Eyes in the Night is a 1942 American crime mystery starring Edward Arnold, Ann Harding, and Donna Reed. Directed by Fred Zinnemann (with uncredited scenes directed by Edward Sedgwick), it is based on Baynard Kendrick's 1941 novel The Odor of Violets.

The film was followed by a sequel (also starring Arnold), The Hidden Eye (1945).

==Plot==
New York private detective Duncan "Mac" Maclain is blind, but he has keenly developed his other senses. Skilled in self-defense, he pursues his work with the help of his faithful guide dog Friday and assistant Marty.

Retired actress Norma Lawry, an old friend, comes seeking advice. Her headstrong 17-year-old stepdaughter Barbara, herself a promising actress, is enamored with her leading man Paul Gerente, a much older Lothario. Paul, who once had been Norma's lover, has convinced Barbara that Norma actually wants him for herself and only has married her father Stephen for his money. Stephen has invented a secret weapon for the U.S. war effort.

Barbara arrives at Paul’s apartment and finds him dead, with Norma there. Norma insists she'd found him that way, but Barbara concludes that Norma has killed him and threatens to call the police unless she leaves Stephen.
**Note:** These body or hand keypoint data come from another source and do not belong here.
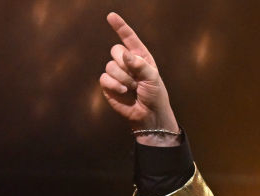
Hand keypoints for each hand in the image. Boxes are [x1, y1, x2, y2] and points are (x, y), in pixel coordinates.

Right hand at [99, 12, 179, 143]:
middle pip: (115, 50)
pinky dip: (114, 84)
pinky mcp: (109, 85)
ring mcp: (117, 73)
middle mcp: (127, 63)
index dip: (120, 27)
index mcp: (140, 57)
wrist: (149, 115)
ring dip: (123, 78)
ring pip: (110, 65)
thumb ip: (140, 64)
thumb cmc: (155, 95)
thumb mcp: (153, 78)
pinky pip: (104, 78)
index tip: (111, 16)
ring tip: (133, 88)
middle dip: (124, 64)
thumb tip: (125, 53)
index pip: (129, 38)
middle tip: (136, 78)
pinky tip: (123, 91)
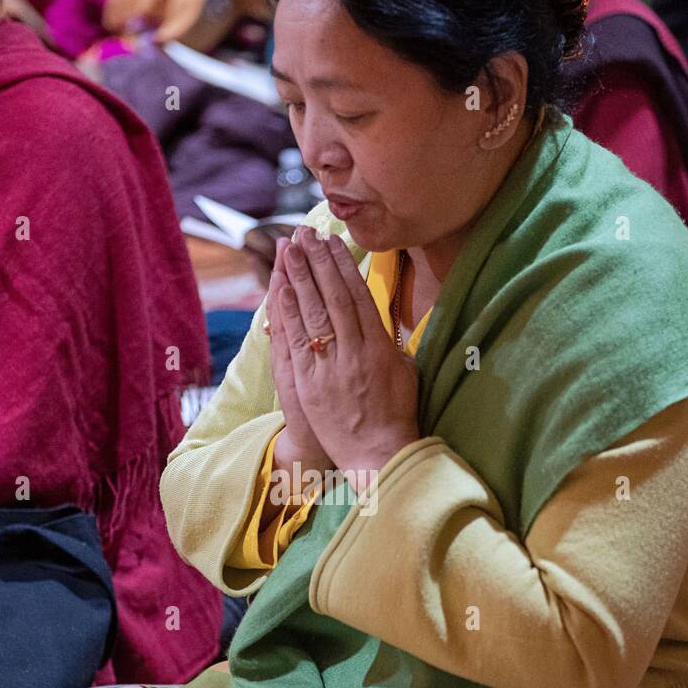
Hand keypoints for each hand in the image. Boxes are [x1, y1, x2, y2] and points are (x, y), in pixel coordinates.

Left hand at [278, 226, 419, 484]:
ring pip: (313, 312)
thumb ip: (392, 343)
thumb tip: (384, 319)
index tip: (334, 241)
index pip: (358, 295)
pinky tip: (282, 287)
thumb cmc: (395, 415)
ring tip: (291, 248)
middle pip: (333, 296)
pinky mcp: (309, 383)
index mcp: (380, 346)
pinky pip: (297, 340)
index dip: (344, 265)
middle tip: (307, 232)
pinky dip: (288, 311)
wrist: (378, 454)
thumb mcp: (405, 372)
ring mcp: (330, 366)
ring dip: (301, 276)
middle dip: (319, 261)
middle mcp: (354, 351)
Norma then turns to Maclain, who goes to Paul's apartment with Friday and Marty, only to find both the body and the rug under it missing. Mac picks up a clue and barges into Norma's house, pretending to be her curmudgeonly "Uncle Mac". Hansen the butler is second in command of a German espionage ring, waiting for an opportunity to get the plans for Stephen’s secret weapon. Hansen had one of his henchmen kill Paul, whose affection for Barbara was beginning to limit his effectiveness.
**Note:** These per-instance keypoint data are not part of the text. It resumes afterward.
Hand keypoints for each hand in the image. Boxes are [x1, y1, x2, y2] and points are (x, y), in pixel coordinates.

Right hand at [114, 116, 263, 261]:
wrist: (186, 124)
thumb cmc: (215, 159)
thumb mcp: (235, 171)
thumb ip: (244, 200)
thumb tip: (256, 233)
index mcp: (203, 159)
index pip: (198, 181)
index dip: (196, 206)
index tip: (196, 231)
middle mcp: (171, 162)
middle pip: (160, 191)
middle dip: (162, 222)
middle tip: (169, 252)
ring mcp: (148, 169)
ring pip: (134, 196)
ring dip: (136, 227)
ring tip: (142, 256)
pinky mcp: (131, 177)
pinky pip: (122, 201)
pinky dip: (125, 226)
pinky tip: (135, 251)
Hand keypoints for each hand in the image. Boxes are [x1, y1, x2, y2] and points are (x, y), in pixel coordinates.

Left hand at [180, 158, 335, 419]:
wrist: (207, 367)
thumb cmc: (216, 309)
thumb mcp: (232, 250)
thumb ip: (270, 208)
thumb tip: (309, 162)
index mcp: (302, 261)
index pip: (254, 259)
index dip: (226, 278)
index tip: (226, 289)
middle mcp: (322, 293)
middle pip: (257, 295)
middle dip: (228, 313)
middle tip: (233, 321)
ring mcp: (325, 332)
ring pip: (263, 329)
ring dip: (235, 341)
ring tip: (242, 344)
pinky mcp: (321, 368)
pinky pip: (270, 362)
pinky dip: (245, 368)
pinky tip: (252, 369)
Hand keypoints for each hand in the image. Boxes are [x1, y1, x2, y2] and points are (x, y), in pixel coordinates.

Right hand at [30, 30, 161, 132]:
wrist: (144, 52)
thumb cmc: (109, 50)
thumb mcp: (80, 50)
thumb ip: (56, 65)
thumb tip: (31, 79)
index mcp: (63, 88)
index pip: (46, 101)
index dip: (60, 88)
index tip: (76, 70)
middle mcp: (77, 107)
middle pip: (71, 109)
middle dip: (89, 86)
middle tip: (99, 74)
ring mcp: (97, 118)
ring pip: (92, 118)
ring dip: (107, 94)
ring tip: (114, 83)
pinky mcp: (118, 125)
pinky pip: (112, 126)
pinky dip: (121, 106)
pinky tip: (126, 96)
The spies' ringleader is Barbara's dramatic coach, Cheli Scott, who spends the night at the Lawry home and immediately suspects Mac is not what he seems. Stephen arrives home and Cheli threatens to have Norma’s face disfigured in Stephen's presence unless he surrenders the final step to his invention. Mac, under guard, is locked in the cellar and sends Friday for help. When Hansen is sent to kill him, Mac knocks out the light there to gain an advantage in the total darkness, then overpowers him.
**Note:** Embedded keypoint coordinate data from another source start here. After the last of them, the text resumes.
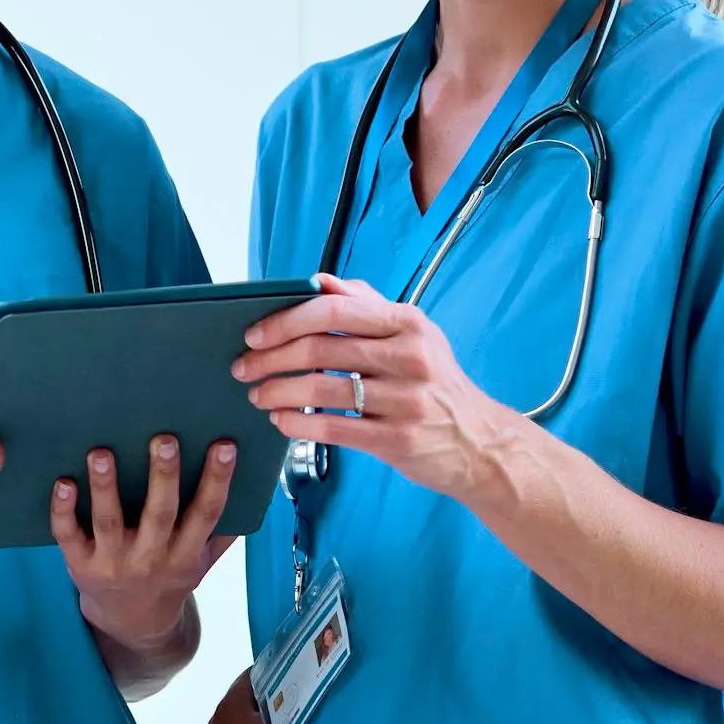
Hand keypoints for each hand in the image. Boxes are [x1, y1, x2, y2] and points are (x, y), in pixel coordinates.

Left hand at [51, 433, 236, 651]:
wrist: (131, 623)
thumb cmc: (169, 578)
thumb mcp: (202, 563)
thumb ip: (222, 532)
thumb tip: (251, 484)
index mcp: (185, 554)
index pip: (206, 514)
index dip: (217, 481)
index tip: (224, 446)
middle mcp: (151, 558)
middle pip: (160, 514)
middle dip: (163, 476)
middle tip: (165, 439)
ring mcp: (113, 562)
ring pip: (110, 521)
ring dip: (106, 486)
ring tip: (101, 453)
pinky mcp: (80, 563)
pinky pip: (68, 535)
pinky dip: (63, 510)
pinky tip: (63, 482)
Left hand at [232, 273, 510, 506]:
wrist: (479, 444)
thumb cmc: (436, 384)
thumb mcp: (413, 335)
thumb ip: (366, 305)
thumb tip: (318, 280)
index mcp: (408, 322)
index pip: (333, 308)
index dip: (285, 319)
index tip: (254, 333)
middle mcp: (409, 357)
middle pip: (320, 348)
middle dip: (270, 358)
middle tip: (243, 367)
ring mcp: (405, 400)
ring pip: (320, 389)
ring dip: (276, 391)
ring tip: (257, 395)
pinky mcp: (397, 439)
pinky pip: (332, 428)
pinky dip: (297, 424)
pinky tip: (280, 421)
Marty and Friday return with the police, and Stephen and Norma leave for Washington. Barbara, however, remains cheerfully behind to paint the town with her new "Uncle Mac."

==Production==
Eyes in the Night had originally been assigned to longtime MGM staff director Edward Sedgwick, who had proven effective with offbeat subjects but was usually a comedy director. Producer Jack Chertok, formerly in charge of the studio's dramatic Crime Does Not Pay short subjects, judged Sedgwick's approach to the Maclain story as being too lightweight, and he replaced Sedgwick during production with promising short-subjects director Fred Zinnemann. Sedgwick was reassigned to a more suitable subject, the Laurel and Hardy comedy Air Raid Wardens.

==Reception==
Trade critics questioned the plausibility of the Nazi-agents story but liked the novel premise. Film Daily: "Without the benefit of eyesight, the sleuth is able to accomplish more than many a movie gumshoe with two good optics. This may be overburdening the credulity a bit, but it is admittedly a device of great effectiveness." Film Bulletin: "First-rate acting treatment but it fails to make a completely convincing film. Picture has far too many highly melodramatic moments. The unusual character of a blind detective who is guided by his seeing eye dog is the saving grace of Eyes in the Night, and this angle can be exploited to attract mystery fans. Edward Arnold is excellent in the difficult role of the blind detective." Trade publisher Pete Harrison: "This melodrama adds up as pretty good program fare. The story is routine and farfetched but it holds one's interest fairly well, for it offers fast action, a few exciting situations, and comedy. Friday the dog is exceptionally good." The Exhibitor: "Better-than-average programmer; top dualler [for double-feature programs]. There is not much mystery in the picture, most of the suspense coming from the play between blind Arnold and the Nazis. Arnold is excellent as the blind detective."

According to MGM records, the film earned $513,000 in the U.S. and Canada and $465,000 in other markets, resulting in a profit of $230,000.